§ Aim of the exercise
Please write out only the lines from the line with "Ingredients" to the line with "niture. If you", inclusive, exactly as they stand below, without the pictures.

:: Data for this task ::

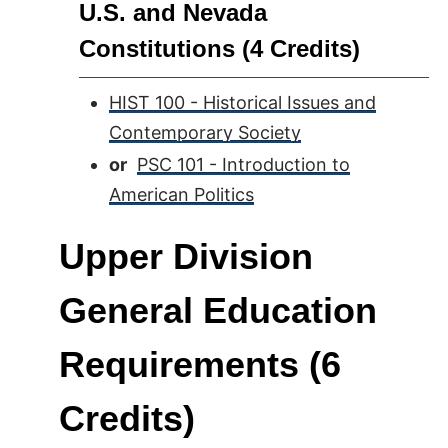
U.S. and Nevada
Constitutions (4 Credits)
HIST 100 - Historical Issues and
Contemporary Society
or
PSC 101 - Introduction to
American Politics
Upper Division
General Education
Requirements (6
Credits)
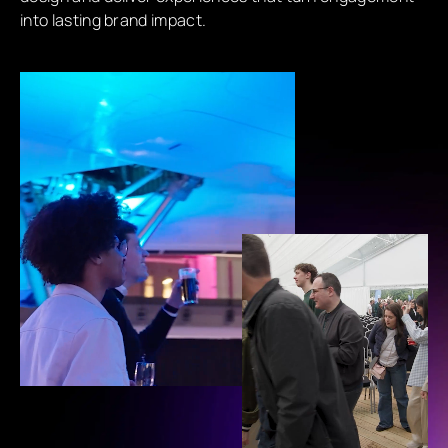
into lasting brand impact.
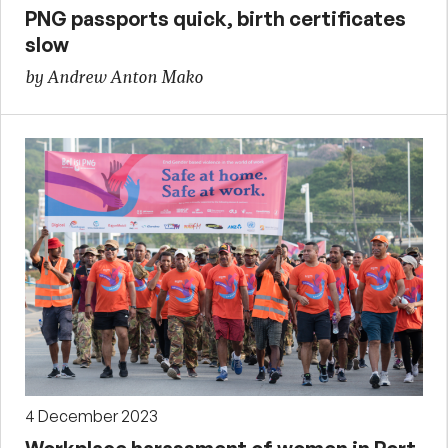
PNG passports quick, birth certificates
slow
by Andrew Anton Mako
4 December 2023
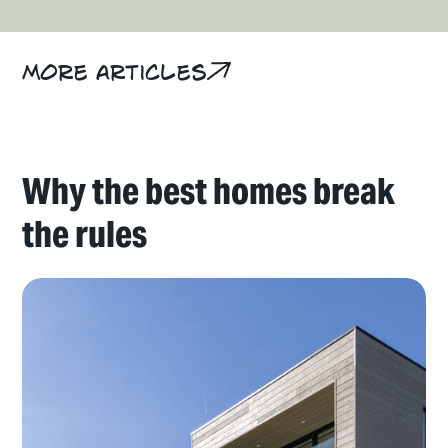
More articles
Why the best homes break
the rules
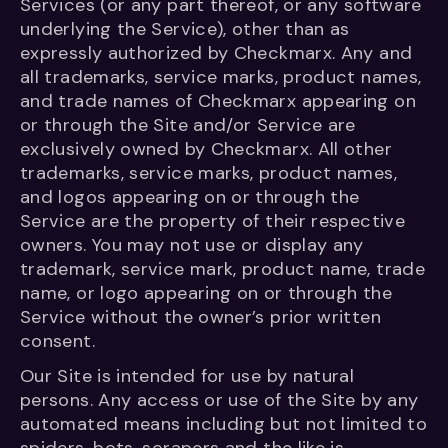
Services (or any part thereof, or any software
underlying the Service), other than as
expressly authorized by Checkmarx. Any and
all trademarks, service marks, product names,
and trade names of Checkmarx appearing on
or through the Site and/or Service are
exclusively owned by Checkmarx. All other
trademarks, service marks, product names,
and logos appearing on or through the
Service are the property of their respective
owners. You may not use or display any
trademark, service mark, product name, trade
name, or logo appearing on or through the
Service without the owner’s prior written
consent.
Our Site is intended for use by natural
persons. Any access or use of the Site by any
automated means including but not limited to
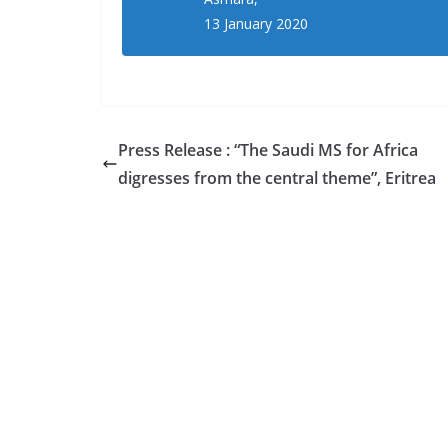
13 January 2020
Press Release : “The Saudi MS for Africa
digresses from the central theme”, Eritrea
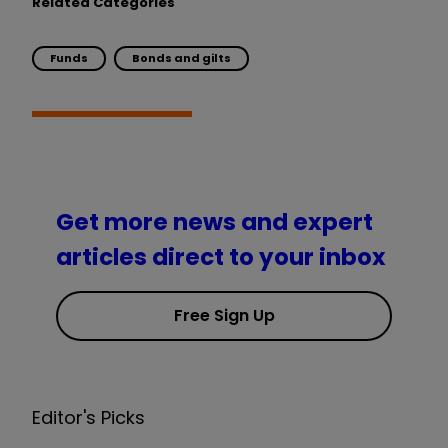
Related Categories
Funds
Bonds and gilts
Get more news and expert
articles direct to your inbox
Free Sign Up
Editor's Picks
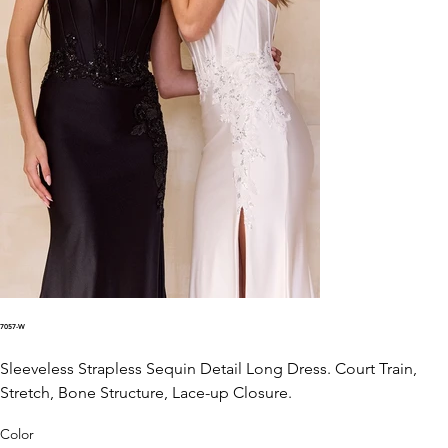
7057-W
Sleeveless Strapless Sequin Detail Long Dress. Court Train,
Stretch, Bone Structure, Lace-up Closure.
Color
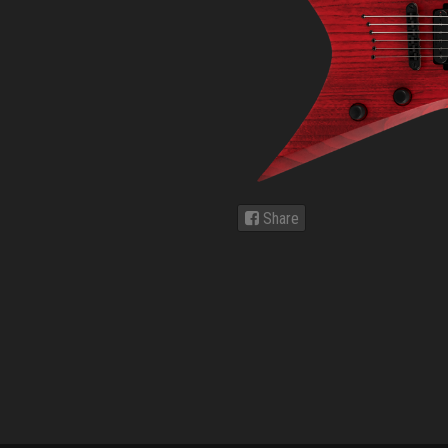
Share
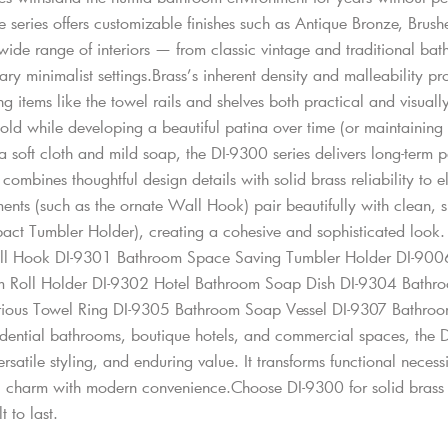
he series offers customizable finishes such as Antique Bronze, Bru
de range of interiors — from classic vintage and traditional bathr
y minimalist settings.Brass’s inherent density and malleability pr
g items like the towel rails and shelves both practical and visually 
ld while developing a beautiful patina over time (or maintaining it
 a soft cloth and mild soap, the DI-9300 series delivers long-term
combines thoughtful design details with solid brass reliability to
ents (such as the ornate Wall Hook) pair beautifully with clean, 
act Tumbler Holder), creating a cohesive and sophisticated look
ll Hook DI-9301 Bathroom Space Saving Tumbler Holder DI-9006
 Roll Holder DI-9302 Hotel Bathroom Soap Dish DI-9304 Bathro
rious Towel Ring DI-9305 Bathroom Soap Vessel DI-9307 Bathroo
idential bathrooms, boutique hotels, and commercial spaces, the DI
ersatile styling, and enduring value. It transforms functional necess
c charm with modern convenience.Choose DI-9300 for solid brass c
t to last.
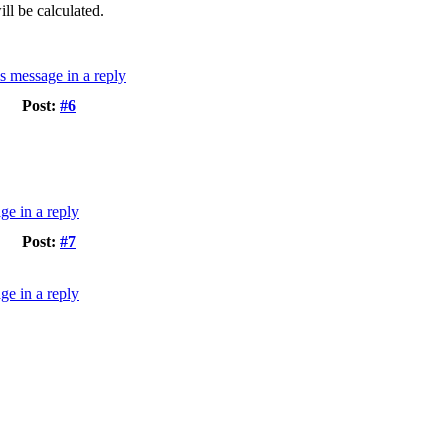
ll be calculated.
Post:
#6
Post:
#7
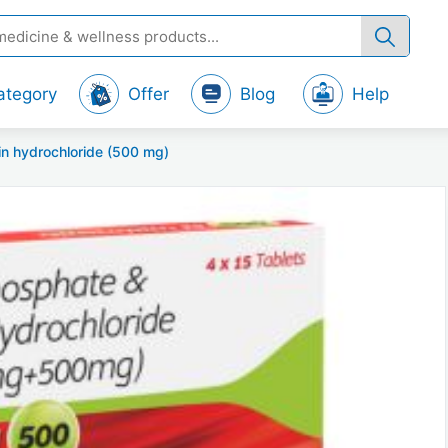
ategory
Offer
Blog
Help
in hydrochloride (500 mg)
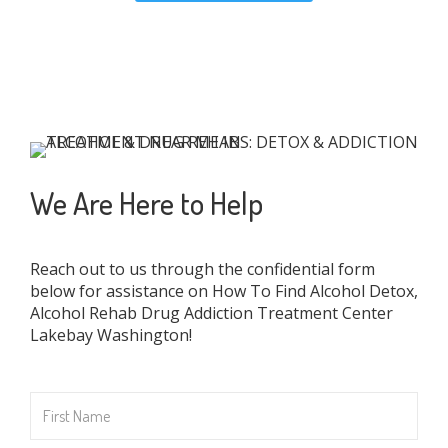
We Are Here to Help
Reach out to us through the confidential form
below for assistance on How To Find Alcohol Detox,
Alcohol Rehab Drug Addiction Treatment Center
Lakebay Washington!
First
Name
*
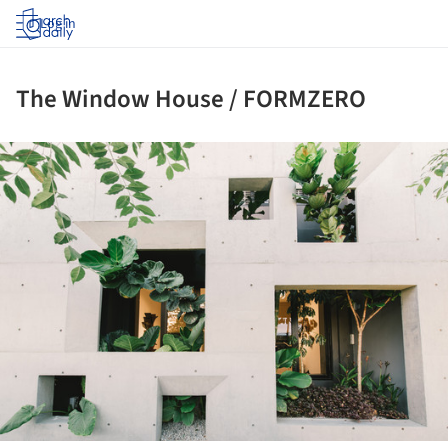
Log in
The Window House / FORMZERO
ture!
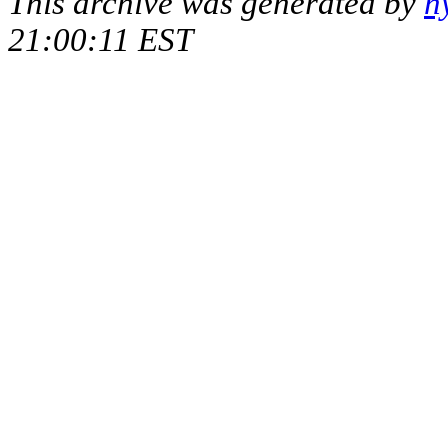
This archive was generated by
h
21:00:11 EST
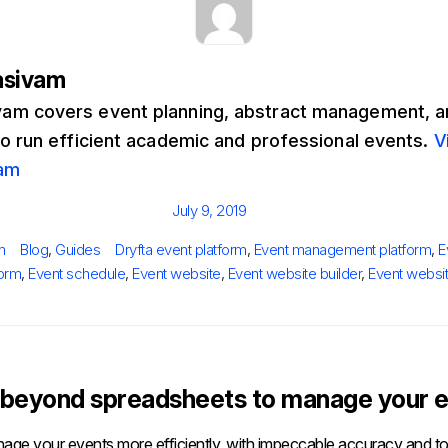
asivam
m covers event planning, abstract management, an
to run efficient academic and professional events.
V
am
Posted
July 9, 2019
on
Categories
Tags
m
Blog
,
Guides
Dryfta event platform
,
Event management platform
,
E
form
,
Event schedule
,
Event website
,
Event website builder
,
Event websi
beyond spreadsheets to manage your e
age your events more efficiently, with impeccable accuracy and tot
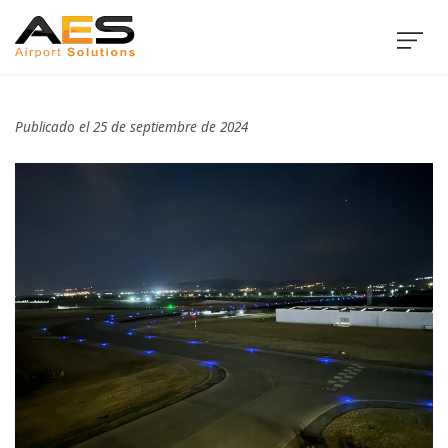
Publicado el 25 de septiembre de 2024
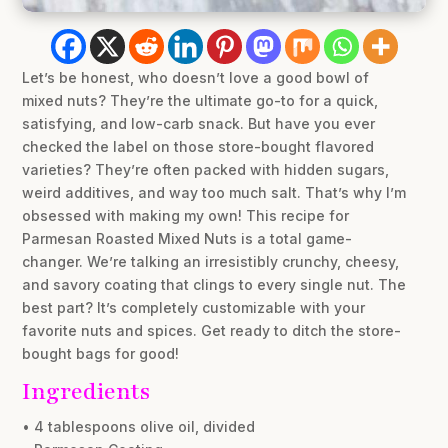
Let’s be honest, who doesn’t love a good bowl of
mixed nuts? They’re the ultimate go-to for a quick,
satisfying, and low-carb snack. But have you ever
checked the label on those store-bought flavored
varieties? They’re often packed with hidden sugars,
weird additives, and way too much salt. That’s why I’m
obsessed with making my own! This recipe for
Parmesan Roasted Mixed Nuts is a total game-
changer. We’re talking an irresistibly crunchy, cheesy,
and savory coating that clings to every single nut. The
best part? It’s completely customizable with your
favorite nuts and spices. Get ready to ditch the store-
bought bags for good!
Ingredients
• 4 tablespoons olive oil, divided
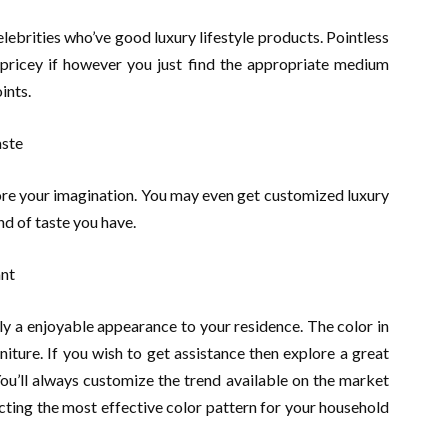
lebrities who’ve good luxury lifestyle products. Pointless
 pricey if however you just find the appropriate medium
ints.
aste
ore your imagination. You may even get customized luxury
nd of taste you have.
ant
ply a enjoyable appearance to your residence. The color in
niture. If you wish to get assistance then explore a great
You’ll always customize the trend available on the market
cting the most effective color pattern for your household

:::

§ Result below
Ingredients
• 4 tablespoons olive oil, divided
lebrities who’ve good luxury lifestyle products. Pointless
 pricey if however you just find the appropriate medium
ints.
aste
ore your imagination. You may even get customized luxury
nd of taste you have.
ant
ply a enjoyable appearance to your residence. The color in
niture. If you wish to get assistance then explore a great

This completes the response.